Sensação de déjà vu

Sensação de déjà vu

Não espere que algum prócer petista venha a público externar a insatisfação existente intramuros, mas ela existe.

Guilherme Baumhardt

publicidade

Muitos talvez não lembrem e os mais novos provavelmente não sabem, mas a década de 1990 foi turbulenta na política do Rio Grande do Sul, especialmente em função de uma pessoa e de uma medida tomada pelo governo à época. A secretária em questão era Neuza Canabarro, titular da pasta da Educação. Ela era, também, a primeira-dama do Estado, esposa do então governador Alceu Collares. O problema? O calendário rotativo implantado na rede pública de ensino.

A essência da ideia não era ruim. Implantar dois ou até três anos letivos dentro de um único ano, otimizando assim as estruturas existentes – salas de aula, bibliotecas, etc. Eram outros tempos, com aumento da população e número crescente de alunos. O número de dias letivos também era menor. Com isso, era possível estabelecer a seguinte prática: enquanto alguns alunos estudavam, outros estavam em férias.

Na vida real, o calendário rotativo bagunçou a organização das famílias. Enquanto um filho estava no calendário A, o outro estava no calendário B. E, com isso, as férias de verão ficaram inviáveis. E, como todos sabemos, gaúcho não vive sem praia, nem que seja para passar duas semanas em algum balneário entre Cassino e Torres. O desgaste do governo Collares aumentava dia após dia. Não havia secretário ou conselheiro político capaz de convencer o governador a cancelar a medida e muito menos retirar do comando da Educação a primeira-dama.

Faço o resgate para estabelecer um paralelo com o que ocorre hoje no governo federal. Não comparo pessoas, mas a situação em si. Alceu Collares (felizmente) não é Lula. E Neuza Canabarro nem de longe lembra Janja.
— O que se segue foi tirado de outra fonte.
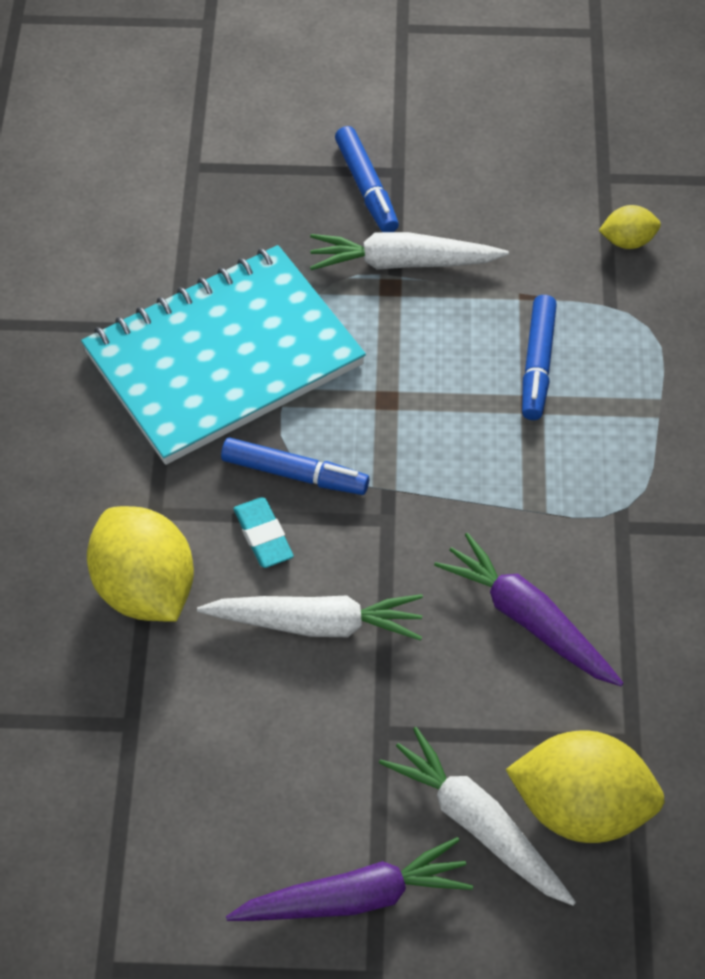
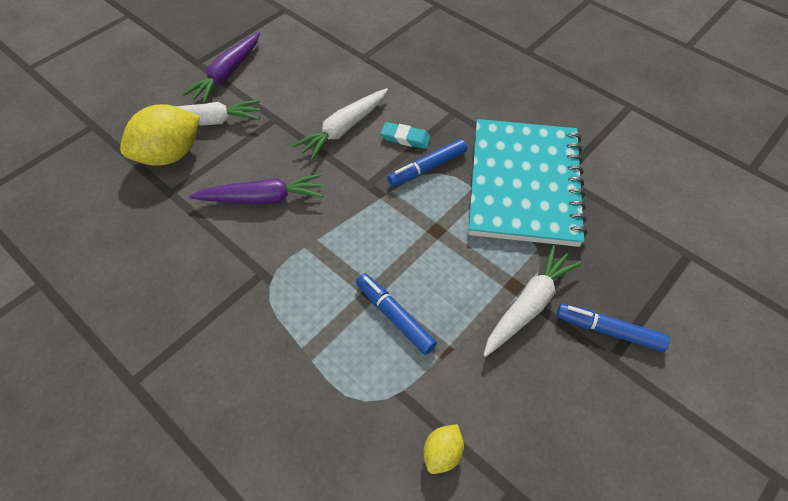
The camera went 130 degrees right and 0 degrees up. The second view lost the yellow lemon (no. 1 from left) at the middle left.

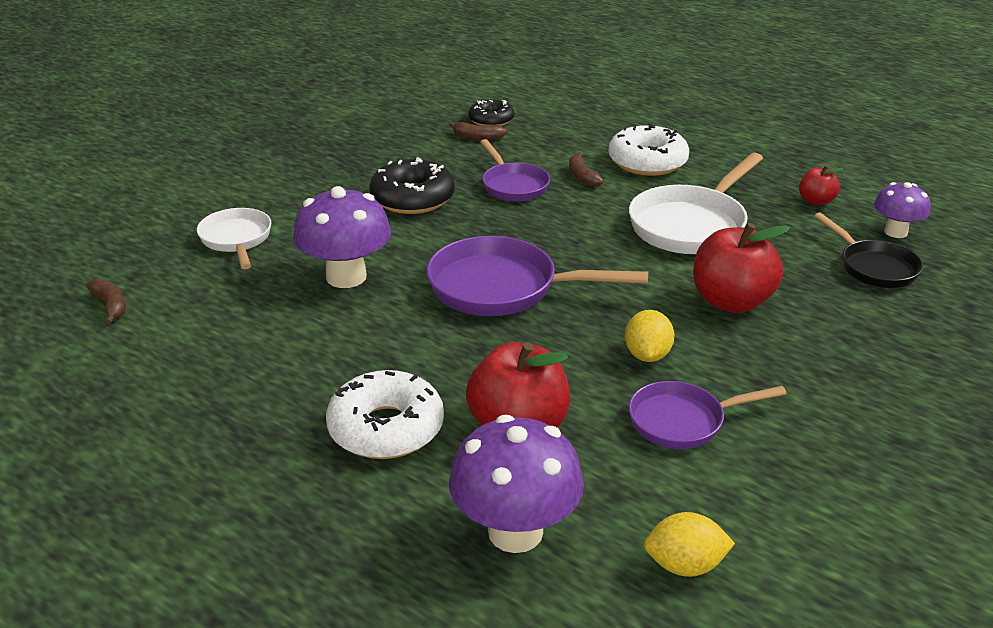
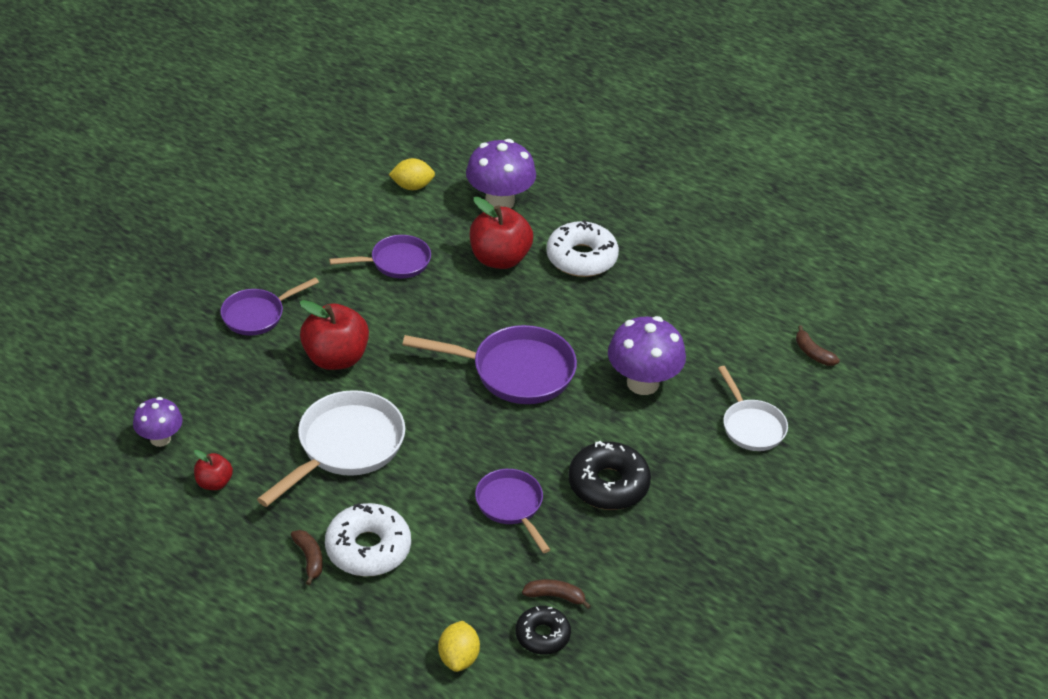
The camera went 175 degrees right and 10 degrees up. The brown banana (no. 3 from left in the first image) ended up elsewhere, having gone from the top centre to the bottom left. The yellow lemon (no. 1 from left in the first image) ended up elsewhere, having gone from the centre to the bottom centre. The second view lost the black pan at the middle right. The second view gained the purple pan (no. 1 from left) at the middle left.

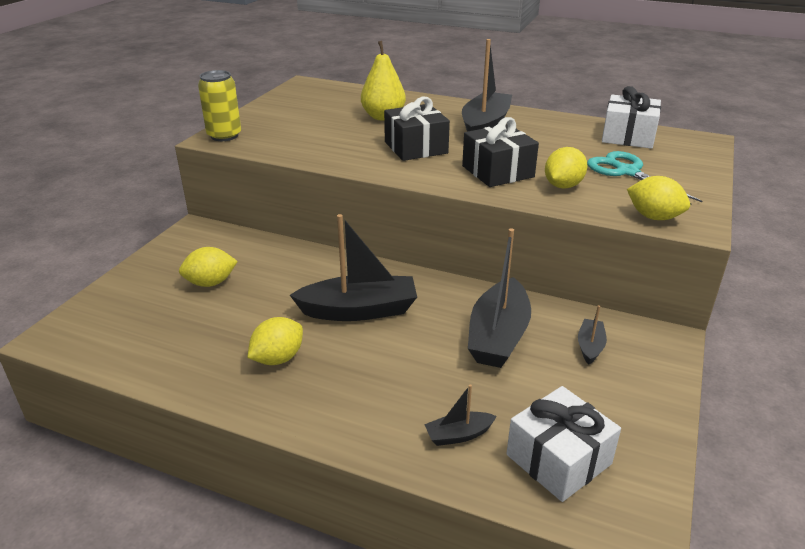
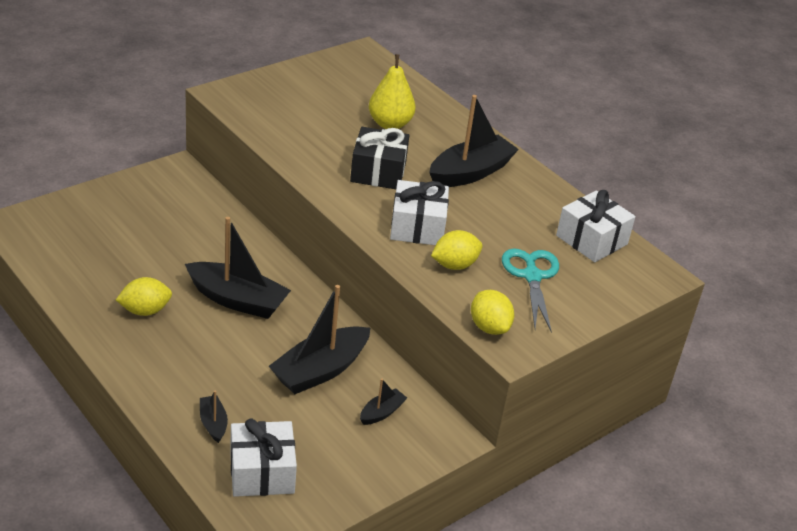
The camera went 25 degrees right and 5 degrees up. The second view lost the yellow lemon (no. 1 from left) at the middle left. The second view lost the yellow can at the top left. The black boat (no. 2 from left in the first image) at the bottom centre ended up facing another way, 60 degrees clockwise from before. What was the black gift (no. 2 from left) at the top centre turned into the white gift (no. 2 from left) at the centre.

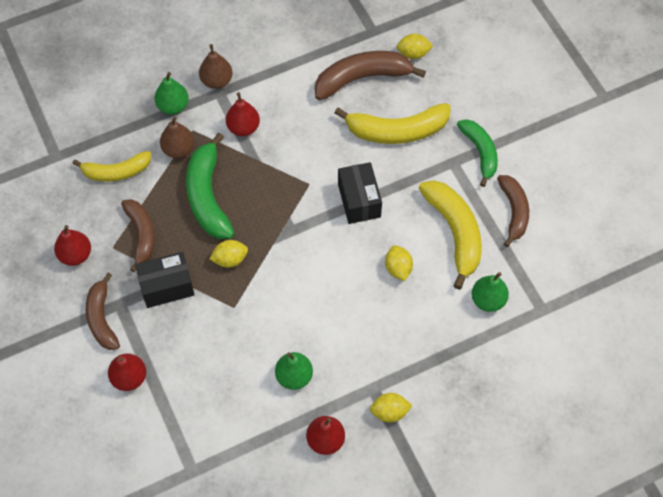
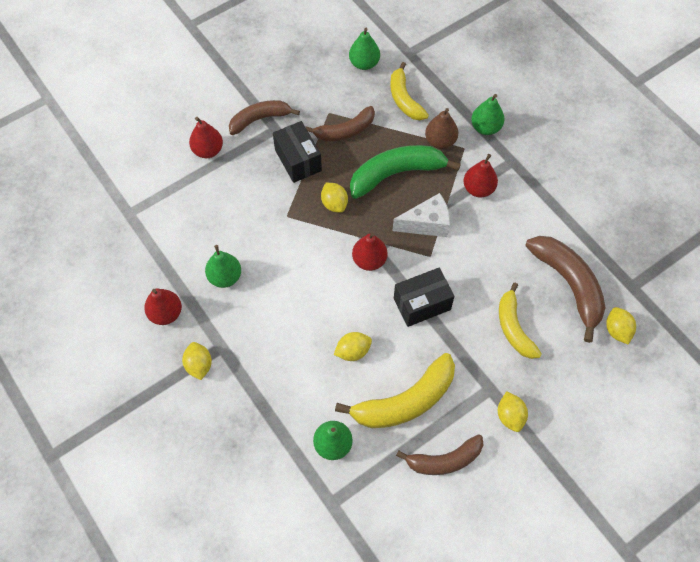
The camera went 80 degrees right and 0 degrees up. The red pear (no. 1 from left in the first image) ended up elsewhere, having gone from the middle left to the centre. The second view lost the brown pear (no. 2 from left) at the top left. The size of the yellow banana (no. 2 from left in the first image) at the top centre changed by a factor of 0.66. Where the green banana (no. 2 from left) stood at the top right, the yellow lemon (no. 4 from left) came to stand at the bottom right. The second view gained the green pear (no. 3 from left) at the top centre. The second view gained the white cheese at the centre.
Mas as informações que chegam de Brasília demonstram o grau de insatisfação de ministros e pessoas próximas a Lula com a ostensiva presença da atual primeira-dama. A corda está cada vez mais esticada.

Se você acha que é um exagero, procure a foto oficial da visita de Lula ao colega norte-americano, Joe Biden. No Salão Oval da Casa Branca, na imagem que geralmente traz apenas o anfitrião e o visitante, lá está ela, em meio aos dois. Sim, Janja! No episódio da compra de móveis para o Palácio da Alvorada, mais uma vez. O embate, nesse caso, foi com o ministro-chefe da Casa Civil, Rui Costa.

Há outras situações, todas elas no mesmo sentido: de uma primeira-dama com alto poder de influência sobre o presidente da República.

Alguns acreditam que se trata de uma estratégia lulista, de criar um antídoto para uma eventual candidatura de Michelle Bolsonaro à Presidência da República, em 2026 – principalmente se Jair Bolsonaro for considerado inelegível. Janja seria o nome. Ainda assim, fica a pergunta: combinaram isso com os russos? Há mulheres na esquerda e dentro do próprio PT que adorariam receber essa “benção” e serem ungidas por Lula. A começar pela própria presidente da sigla, a deputada federal Gleisi Hoffmann.

Para bobo Lula definitivamente não serve. Collares também não. Mesmo assim, o ex-governador gaúcho não soube fazer a leitura correta, na época, e acabou ofuscando conquistas da sua gestão ao manter teimosamente a esposa em uma posição de destaque, algo que gerou enorme desgaste para o governo. Mais até do que a CPI liderada pelo PT, na Assembleia Legislativa.

Não espere que algum prócer petista venha a público externar a insatisfação existente intramuros, mas ela existe. Resta saber se Lula sucumbirá como Collares, 30 anos atrás. Enquanto o problema for interno, o petista resolve, porque o PT anda a reboque do que ele faz e diz. O problema, de fato, existirá quando resultados ruins impactarem a sua gestão e imagem. A compra dos móveis talvez tenha sido apenas o primeiro de uma série. A conferir.